Roth in fact succeeds most in the demise of Lorna, the nerd who's bumped off half-way through. In the sort of scene that would have given James Ferman a heart attack, she's hung-upside down naked while the woman who's paid to kill her enters, strips off and lays beneath her in a sort of bath, before using a scythe to first scratch and then rip apart her prey's skin, resulting in a shower of blood not seen since Carrie. It's undoubtedly the sort of scene that fits the bill for torture-porn, yet it's carried off with such panache that you almost feel the blade against scraping against your own skin. Very few of the other attempts in the genre have come close to creating such an excellent set-piece, both scary and satisfying. It's perhaps worth mentioning that during the video nasties moral panic the case of SS Experiment Camp featured a woman half-naked upside down on a cross, which caused more outrage than perhaps the actual content of the film itself did; things, it seems, have quite rightly moved on.

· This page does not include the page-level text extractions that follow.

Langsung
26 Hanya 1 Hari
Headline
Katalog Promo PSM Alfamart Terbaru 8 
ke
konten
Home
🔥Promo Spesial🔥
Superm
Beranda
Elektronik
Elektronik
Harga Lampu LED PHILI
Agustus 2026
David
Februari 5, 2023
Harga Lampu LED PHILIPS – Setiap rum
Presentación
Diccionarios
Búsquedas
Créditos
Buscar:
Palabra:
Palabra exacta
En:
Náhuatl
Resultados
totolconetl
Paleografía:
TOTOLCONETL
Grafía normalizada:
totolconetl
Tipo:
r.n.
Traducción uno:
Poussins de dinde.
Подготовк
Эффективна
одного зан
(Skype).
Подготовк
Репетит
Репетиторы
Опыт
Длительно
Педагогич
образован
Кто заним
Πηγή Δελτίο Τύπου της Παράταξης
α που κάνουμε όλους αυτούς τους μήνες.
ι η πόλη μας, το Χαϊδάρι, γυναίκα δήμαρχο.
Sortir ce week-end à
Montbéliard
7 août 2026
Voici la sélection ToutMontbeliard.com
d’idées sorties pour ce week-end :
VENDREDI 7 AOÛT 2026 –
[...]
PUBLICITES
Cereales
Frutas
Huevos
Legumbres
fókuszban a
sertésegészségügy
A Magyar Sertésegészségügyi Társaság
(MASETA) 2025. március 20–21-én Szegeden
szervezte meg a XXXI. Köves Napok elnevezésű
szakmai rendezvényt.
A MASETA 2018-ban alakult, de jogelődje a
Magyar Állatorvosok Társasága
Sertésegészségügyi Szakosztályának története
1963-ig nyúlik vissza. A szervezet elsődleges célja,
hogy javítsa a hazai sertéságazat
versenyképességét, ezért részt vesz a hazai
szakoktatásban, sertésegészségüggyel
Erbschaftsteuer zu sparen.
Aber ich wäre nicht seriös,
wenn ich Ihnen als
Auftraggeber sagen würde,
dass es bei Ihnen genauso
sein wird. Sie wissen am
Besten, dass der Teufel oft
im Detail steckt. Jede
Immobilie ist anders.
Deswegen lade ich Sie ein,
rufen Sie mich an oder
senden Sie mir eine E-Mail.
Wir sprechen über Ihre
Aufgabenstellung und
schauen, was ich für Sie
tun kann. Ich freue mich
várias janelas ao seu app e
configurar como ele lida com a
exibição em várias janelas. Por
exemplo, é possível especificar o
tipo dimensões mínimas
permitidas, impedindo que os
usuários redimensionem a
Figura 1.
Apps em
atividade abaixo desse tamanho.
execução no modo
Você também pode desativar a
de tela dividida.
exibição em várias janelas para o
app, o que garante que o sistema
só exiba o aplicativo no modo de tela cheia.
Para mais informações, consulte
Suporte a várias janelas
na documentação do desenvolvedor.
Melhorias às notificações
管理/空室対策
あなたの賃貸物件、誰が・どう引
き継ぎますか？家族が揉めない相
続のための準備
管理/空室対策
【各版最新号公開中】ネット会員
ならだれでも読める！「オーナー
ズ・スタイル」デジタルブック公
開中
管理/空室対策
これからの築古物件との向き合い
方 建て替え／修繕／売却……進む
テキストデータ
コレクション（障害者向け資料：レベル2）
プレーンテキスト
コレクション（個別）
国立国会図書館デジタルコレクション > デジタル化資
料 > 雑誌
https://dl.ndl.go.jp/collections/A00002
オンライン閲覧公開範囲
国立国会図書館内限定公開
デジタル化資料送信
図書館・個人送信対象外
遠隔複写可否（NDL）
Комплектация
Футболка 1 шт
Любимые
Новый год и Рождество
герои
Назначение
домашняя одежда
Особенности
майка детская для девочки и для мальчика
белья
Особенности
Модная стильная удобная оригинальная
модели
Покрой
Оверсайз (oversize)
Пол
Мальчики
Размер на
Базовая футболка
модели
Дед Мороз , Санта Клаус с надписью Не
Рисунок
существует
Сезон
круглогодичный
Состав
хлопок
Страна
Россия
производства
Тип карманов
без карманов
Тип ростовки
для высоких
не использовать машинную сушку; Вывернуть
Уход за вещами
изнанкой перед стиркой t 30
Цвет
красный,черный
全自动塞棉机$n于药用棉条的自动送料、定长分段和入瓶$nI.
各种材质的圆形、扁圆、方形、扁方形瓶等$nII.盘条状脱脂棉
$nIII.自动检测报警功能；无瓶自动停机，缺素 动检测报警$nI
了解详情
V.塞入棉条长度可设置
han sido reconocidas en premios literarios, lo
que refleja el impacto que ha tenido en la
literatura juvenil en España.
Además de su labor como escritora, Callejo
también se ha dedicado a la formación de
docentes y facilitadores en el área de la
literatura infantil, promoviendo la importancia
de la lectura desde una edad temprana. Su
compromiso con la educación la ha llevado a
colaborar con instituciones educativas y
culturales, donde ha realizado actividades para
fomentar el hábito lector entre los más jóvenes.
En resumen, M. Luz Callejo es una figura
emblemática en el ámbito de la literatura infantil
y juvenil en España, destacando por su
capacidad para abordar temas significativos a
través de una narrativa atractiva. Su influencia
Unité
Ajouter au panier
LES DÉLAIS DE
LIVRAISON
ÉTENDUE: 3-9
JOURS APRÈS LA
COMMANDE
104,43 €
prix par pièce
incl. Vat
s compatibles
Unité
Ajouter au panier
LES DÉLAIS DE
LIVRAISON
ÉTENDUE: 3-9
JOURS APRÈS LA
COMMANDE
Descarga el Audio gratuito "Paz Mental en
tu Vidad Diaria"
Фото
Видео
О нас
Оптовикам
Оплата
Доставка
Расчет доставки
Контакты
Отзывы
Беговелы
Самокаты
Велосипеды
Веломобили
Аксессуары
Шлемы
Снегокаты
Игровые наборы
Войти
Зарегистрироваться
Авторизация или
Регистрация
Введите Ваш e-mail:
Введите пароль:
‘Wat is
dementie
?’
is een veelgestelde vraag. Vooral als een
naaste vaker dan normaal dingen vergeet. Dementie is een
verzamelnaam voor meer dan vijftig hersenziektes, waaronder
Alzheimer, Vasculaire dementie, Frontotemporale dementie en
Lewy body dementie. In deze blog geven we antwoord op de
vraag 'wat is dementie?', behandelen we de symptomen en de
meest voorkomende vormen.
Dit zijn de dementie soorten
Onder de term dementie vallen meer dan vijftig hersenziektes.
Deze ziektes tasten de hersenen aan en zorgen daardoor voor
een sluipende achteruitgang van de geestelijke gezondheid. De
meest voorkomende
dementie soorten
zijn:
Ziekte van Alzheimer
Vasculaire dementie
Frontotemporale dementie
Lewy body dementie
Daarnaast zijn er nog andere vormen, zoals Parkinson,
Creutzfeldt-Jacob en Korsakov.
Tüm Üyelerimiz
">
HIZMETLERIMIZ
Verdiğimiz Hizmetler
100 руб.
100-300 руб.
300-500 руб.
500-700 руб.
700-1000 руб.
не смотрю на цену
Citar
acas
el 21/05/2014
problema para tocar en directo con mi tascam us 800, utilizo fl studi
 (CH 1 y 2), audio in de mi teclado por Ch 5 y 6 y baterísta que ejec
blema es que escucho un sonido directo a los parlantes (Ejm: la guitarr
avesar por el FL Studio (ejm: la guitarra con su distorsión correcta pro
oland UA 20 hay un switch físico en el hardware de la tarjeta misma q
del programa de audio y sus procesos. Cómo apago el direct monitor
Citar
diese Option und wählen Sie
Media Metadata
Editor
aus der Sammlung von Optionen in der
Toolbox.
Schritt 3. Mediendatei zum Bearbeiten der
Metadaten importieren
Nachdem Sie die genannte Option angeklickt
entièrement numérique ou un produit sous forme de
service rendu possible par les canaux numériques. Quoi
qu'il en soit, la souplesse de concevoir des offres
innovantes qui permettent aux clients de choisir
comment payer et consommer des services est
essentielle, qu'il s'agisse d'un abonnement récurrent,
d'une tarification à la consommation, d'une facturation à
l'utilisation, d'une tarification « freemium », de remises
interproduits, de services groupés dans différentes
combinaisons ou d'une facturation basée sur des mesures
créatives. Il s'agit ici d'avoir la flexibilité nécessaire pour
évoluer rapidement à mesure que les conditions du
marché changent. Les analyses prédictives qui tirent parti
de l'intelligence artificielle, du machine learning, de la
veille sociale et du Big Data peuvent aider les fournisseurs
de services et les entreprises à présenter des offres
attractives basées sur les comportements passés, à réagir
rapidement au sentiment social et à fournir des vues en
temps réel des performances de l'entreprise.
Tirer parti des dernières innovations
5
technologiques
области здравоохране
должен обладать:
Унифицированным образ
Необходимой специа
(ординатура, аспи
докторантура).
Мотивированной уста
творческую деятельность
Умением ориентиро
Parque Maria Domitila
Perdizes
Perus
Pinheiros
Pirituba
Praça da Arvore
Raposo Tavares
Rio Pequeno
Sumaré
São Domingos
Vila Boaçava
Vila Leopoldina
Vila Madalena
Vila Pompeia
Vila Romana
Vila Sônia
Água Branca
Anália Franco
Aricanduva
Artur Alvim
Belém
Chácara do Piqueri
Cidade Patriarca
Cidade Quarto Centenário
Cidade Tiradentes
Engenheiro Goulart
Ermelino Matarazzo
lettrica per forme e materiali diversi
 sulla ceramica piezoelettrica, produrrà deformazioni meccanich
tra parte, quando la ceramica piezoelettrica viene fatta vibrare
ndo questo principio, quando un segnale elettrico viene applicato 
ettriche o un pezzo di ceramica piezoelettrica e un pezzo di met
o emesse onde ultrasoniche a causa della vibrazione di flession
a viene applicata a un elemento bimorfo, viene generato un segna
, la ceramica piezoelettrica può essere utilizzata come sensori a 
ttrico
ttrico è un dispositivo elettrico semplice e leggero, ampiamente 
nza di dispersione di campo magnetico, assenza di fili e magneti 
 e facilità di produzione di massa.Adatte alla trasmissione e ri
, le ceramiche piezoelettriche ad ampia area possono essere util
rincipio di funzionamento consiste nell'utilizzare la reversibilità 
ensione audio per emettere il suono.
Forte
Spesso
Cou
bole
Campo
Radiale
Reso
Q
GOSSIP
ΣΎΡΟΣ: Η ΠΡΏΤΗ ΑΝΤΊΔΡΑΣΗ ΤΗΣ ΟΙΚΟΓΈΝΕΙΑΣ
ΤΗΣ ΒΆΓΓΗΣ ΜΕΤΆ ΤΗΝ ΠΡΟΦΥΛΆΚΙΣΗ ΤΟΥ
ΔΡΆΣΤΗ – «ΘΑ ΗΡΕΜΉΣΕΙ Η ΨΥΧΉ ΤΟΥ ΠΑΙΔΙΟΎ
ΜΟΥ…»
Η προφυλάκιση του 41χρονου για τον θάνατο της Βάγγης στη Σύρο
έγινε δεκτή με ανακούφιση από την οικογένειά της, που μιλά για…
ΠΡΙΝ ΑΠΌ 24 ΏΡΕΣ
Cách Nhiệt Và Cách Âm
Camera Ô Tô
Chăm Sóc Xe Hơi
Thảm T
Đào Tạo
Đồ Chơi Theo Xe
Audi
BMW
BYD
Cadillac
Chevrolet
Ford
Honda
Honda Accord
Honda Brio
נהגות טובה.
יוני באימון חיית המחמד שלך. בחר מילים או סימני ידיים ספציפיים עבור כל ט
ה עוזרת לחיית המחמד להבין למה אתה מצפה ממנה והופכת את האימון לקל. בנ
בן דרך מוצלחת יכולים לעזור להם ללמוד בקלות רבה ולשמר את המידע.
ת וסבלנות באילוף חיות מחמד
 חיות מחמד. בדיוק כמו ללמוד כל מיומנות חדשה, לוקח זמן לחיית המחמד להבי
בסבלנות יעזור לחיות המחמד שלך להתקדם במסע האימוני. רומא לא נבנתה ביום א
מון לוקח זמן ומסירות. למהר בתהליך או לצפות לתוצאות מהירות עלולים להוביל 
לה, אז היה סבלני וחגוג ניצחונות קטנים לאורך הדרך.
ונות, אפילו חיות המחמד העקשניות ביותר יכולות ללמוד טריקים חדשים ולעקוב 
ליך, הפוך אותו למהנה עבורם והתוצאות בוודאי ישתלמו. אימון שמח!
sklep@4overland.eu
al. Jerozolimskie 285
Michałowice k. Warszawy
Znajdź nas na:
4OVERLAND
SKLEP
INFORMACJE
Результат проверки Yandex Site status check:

Nothing else quite comes close to equalling that, but the cinematography is splendid throughout. The extended budget over the original shows, with many more full shots showcasing the well-chosen locations, and Roth certainly maturing as a film-maker. Unlike most recent Hollywood efforts, the frenetic steadicam shots are kept to a minimum, and the film is far better for it. Keeping with the spirit of the first, where the aforementioned Miike made a daft cameo, this time round we have Edwige Fenech, the Italian starlet who featured in many 70s sex comedies and giallos making an appearance, still looking stunning, with Ruggero Deodato, director of the notorious Cannibal Holocaust, a film far, far better than this one, living up to his reputation by playing err, a cannibal.
While by no means perfect, Hostel Part II is certainly worth a look. The misogyny is gone, much more attention has been paid to the characterisation and the blood-letting, as it is, is far improved. The only real clanging scenes are one in which a load of severed heads, including Paxton's, are discovered by Beth in Sacha's wardrobe, and the train scenes involving an attempt by Beth and Whitney to score drugs, although it provides a rather weak echo for the film's conclusion. It doesn't come close to the tension and dread in Wolf Creek for example, or the sheer brilliance of Haute Tension, but no longer can it be said that Roth is just going through the motions.